Trailing Drawdown
Trailing drawdown is a dynamic loss limit that rises in step with the trader's account equity as profits accumulate, maintaining a fixed distance between the current loss threshold and the account's highest recorded equity point, so the floor never decreases but moves upward with each new equity high.
Trailing drawdown comes in two timing variants: intraday trailing, which updates the floor in real time as equity rises during the session, and end-of-day (EOD) trailing, which updates only at the daily close. Intraday trailing is the more punishing variant — a trade that peaks in profit and pulls back before close still raises the floor.
This page covers the mechanic; it is not trading advice.
Prop firm rules vary between firms and change frequently. Always verify specific rules directly with your firm before making any decision.
How the trailing floor moves
A moving floor that follows your profits upward. Every time your account reaches a new high, the loss threshold rises by the same amount, locking in a portion of your gains as a permanent floor below which the account cannot fall. The buffer between current equity and the floor remains fixed at the original drawdown amount until the lock triggers.
The mechanic ends accounts during normal pullbacks. A trader who pushes the account to $11,500 on a winning streak now has a floor at $10,500 — meaning a return to the original starting balance is no longer survivable. A standard market pullback of 4% on the new high ($460) does not hit the floor, but a 9% retracement does, and many traders compound this risk by adding size on the run-up.
Trailing drawdown across a $1,500 run-up
Account: $10,000. Trailing drawdown: 10% = $1,000 below the equity high. Initial floor: $9,000.
Trader closes the week at $11,500 in equity (up $1,500). The trailing floor has moved to $11,500 − $1,000 = $10,500. The original starting balance is now below the floor — a return to $10,000 would breach the account.
The following Monday the trader takes a $600 loss on a single trade. Equity drops to $10,900. Distance to the floor: $10,900 − $10,500 = $400. At 1% risk per trade ($109 against the new equity base), the trader survives approximately 3 more maximum-loss trades before breach. The same loss on a static-drawdown account would have left the trader $1,900 above the fixed $9,000 floor.
Related terms
Common questions
Does the trailing floor track open-position floating profit?

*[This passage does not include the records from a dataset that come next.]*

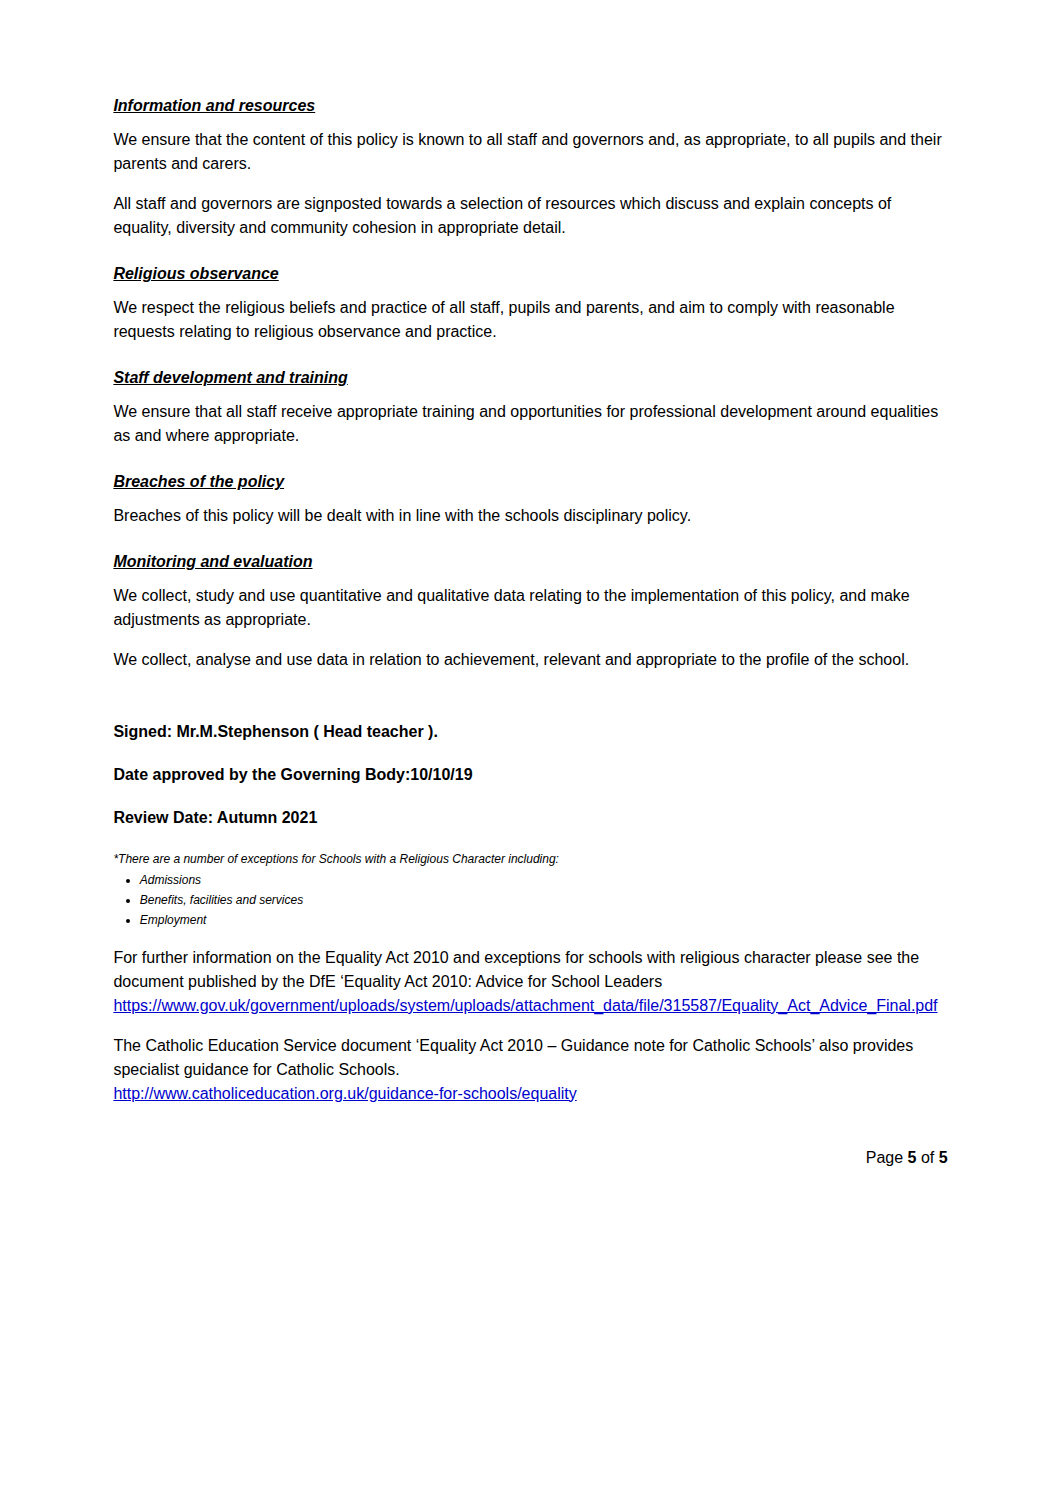Information and resources
We ensure that the content of this policy is known to all staff and governors and, as appropriate, to all pupils and their parents and carers.
All staff and governors are signposted towards a selection of resources which discuss and explain concepts of equality, diversity and community cohesion in appropriate detail.
Religious observance
We respect the religious beliefs and practice of all staff, pupils and parents, and aim to comply with reasonable requests relating to religious observance and practice.
Staff development and training
We ensure that all staff receive appropriate training and opportunities for professional development around equalities as and where appropriate.
Breaches of the policy
Breaches of this policy will be dealt with in line with the schools disciplinary policy.
Monitoring and evaluation
We collect, study and use quantitative and qualitative data relating to the implementation of this policy, and make adjustments as appropriate.
We collect, analyse and use data in relation to achievement, relevant and appropriate to the profile of the school.
Signed: Mr.M.Stephenson ( Head teacher ).
Date approved by the Governing Body:10/10/19
Review Date: Autumn 2021
*There are a number of exceptions for Schools with a Religious Character including:
Admissions
Benefits, facilities and services
Employment
For further information on the Equality Act 2010 and exceptions for schools with religious character please see the document published by the DfE ‘Equality Act 2010: Advice for School Leaders
https://www.gov.uk/government/uploads/system/uploads/attachment_data/file/315587/Equality_Act_Advice_Final.pdf
The Catholic Education Service document ‘Equality Act 2010 – Guidance note for Catholic Schools’ also provides specialist guidance for Catholic Schools.
http://www.catholiceducation.org.uk/guidance-for-schools/equality
Page 5 of 5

Intraday trailing variants typically include floating P&L in the equity-high calculation — a position floating $1,000 in profit raises the floor by $1,000 even before the trade closes. A pullback that erases the floating profit still leaves the higher floor in place. This is the structural reason intraday trailing is considered the most punishing variant. EOD trailing measures only the daily closing balance and does not capture intraday equity peaks.
Does the trailing floor stop rising at any point?
Yes, at the drawdown floor lock. Most firms specify that the trailing floor stops rising once the account has accumulated profit equal to or greater than the original drawdown allowance. On a $10,000 account with a 10% trailing drawdown, the floor stops rising at $11,000 in equity. The floor then locks at $10,000 (the original starting balance) and converts to a static rule for the remainder of the account's life.